• [Task inputs]:
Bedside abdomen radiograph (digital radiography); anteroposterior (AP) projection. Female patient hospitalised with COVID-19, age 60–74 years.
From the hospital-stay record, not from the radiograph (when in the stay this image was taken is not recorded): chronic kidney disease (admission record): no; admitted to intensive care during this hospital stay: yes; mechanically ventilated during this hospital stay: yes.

* * *

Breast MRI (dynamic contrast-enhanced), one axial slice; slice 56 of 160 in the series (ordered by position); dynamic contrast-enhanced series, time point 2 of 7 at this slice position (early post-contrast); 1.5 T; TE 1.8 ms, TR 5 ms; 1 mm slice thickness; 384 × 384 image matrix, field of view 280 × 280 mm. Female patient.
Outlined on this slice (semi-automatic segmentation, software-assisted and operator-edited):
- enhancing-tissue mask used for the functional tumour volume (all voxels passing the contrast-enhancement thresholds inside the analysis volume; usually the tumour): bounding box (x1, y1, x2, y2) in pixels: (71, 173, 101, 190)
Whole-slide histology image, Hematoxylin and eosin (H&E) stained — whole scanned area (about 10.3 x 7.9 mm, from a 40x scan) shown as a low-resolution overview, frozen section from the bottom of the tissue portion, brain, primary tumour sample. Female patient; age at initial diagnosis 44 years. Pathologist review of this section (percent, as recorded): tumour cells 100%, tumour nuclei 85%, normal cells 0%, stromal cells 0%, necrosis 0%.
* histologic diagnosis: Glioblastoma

...

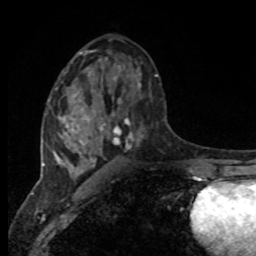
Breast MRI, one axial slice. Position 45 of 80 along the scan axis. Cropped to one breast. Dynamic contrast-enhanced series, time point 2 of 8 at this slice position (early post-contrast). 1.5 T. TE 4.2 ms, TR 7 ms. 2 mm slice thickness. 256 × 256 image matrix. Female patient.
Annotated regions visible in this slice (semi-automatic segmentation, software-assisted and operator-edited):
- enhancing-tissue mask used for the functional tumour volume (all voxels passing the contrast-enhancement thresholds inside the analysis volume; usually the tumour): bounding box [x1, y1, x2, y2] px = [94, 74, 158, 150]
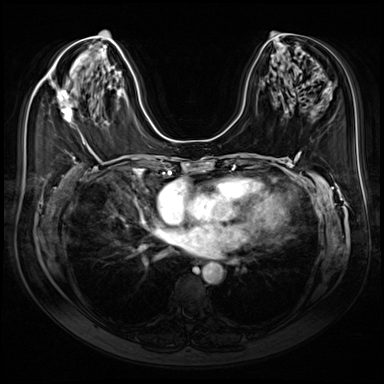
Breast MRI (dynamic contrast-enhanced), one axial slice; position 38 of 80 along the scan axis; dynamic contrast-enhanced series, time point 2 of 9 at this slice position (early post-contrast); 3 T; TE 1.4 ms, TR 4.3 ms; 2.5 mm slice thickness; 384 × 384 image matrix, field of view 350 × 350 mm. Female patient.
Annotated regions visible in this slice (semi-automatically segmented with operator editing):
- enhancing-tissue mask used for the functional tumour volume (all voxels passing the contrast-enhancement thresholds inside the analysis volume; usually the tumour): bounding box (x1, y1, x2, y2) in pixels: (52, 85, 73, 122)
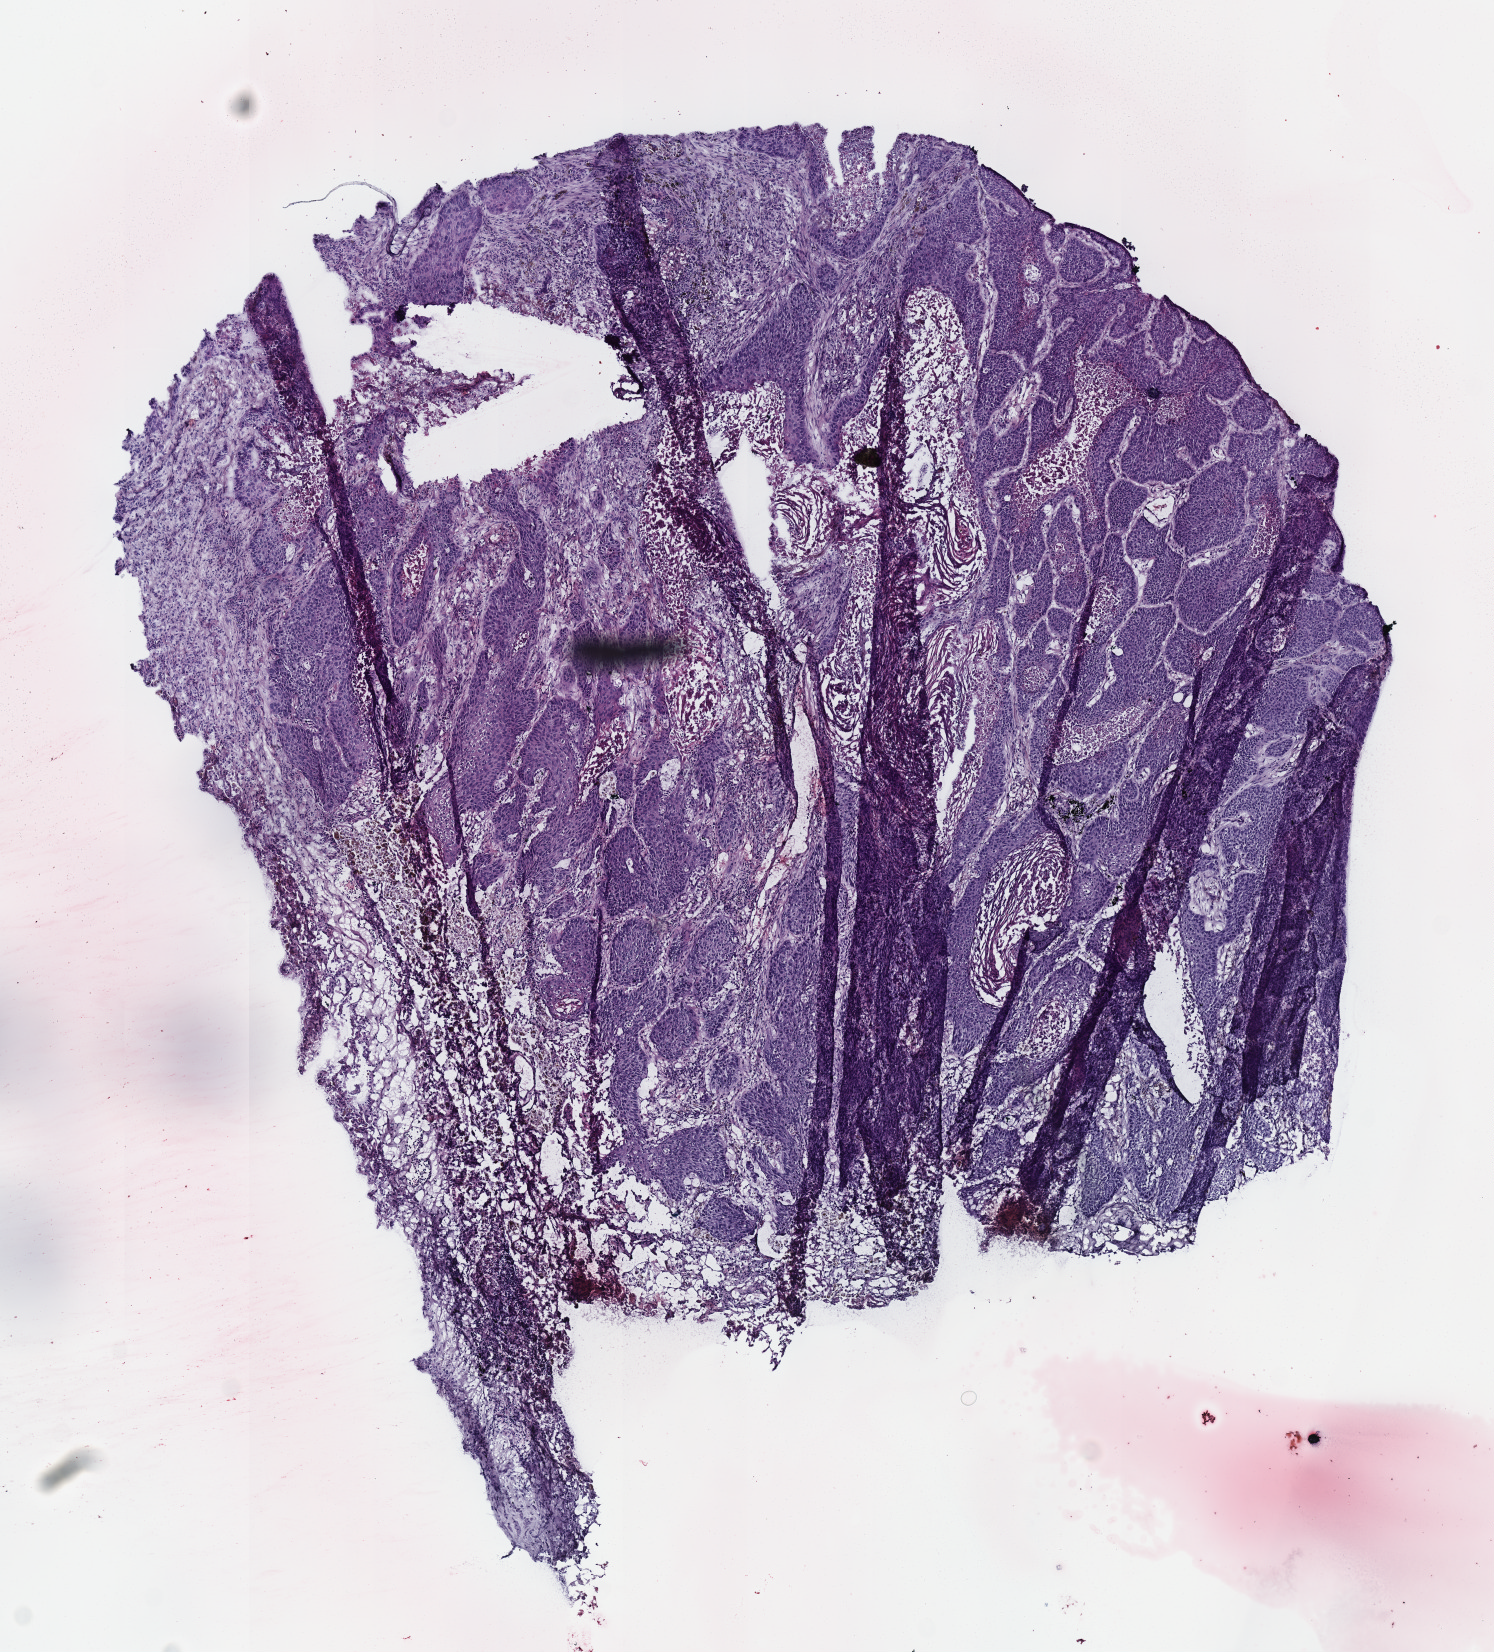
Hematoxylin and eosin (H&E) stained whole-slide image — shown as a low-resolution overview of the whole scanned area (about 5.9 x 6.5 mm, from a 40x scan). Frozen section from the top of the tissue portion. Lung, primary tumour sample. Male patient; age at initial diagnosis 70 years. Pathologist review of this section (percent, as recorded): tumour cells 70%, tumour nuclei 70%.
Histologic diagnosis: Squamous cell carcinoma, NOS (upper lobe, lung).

• [Task objective]: From the records above, copy exactly the lines starting at the one with "74, 158, 150]" and ending at the one with "Annotated regions visible in this slice (semi-automatically", and no others. Pictures stay out.

• [Answer box]:
- enhancing-tissue mask used for the functional tumour volume (all voxels passing the contrast-enhancement thresholds inside the analysis volume; usually the tumour): bounding box [x1, y1, x2, y2] px = [94, 74, 158, 150]
Breast MRI (dynamic contrast-enhanced), one axial slice; position 38 of 80 along the scan axis; dynamic contrast-enhanced series, time point 2 of 9 at this slice position (early post-contrast); 3 T; TE 1.4 ms, TR 4.3 ms; 2.5 mm slice thickness; 384 × 384 image matrix, field of view 350 × 350 mm. Female patient.
Annotated regions visible in this slice (semi-automatically segmented with operator editing):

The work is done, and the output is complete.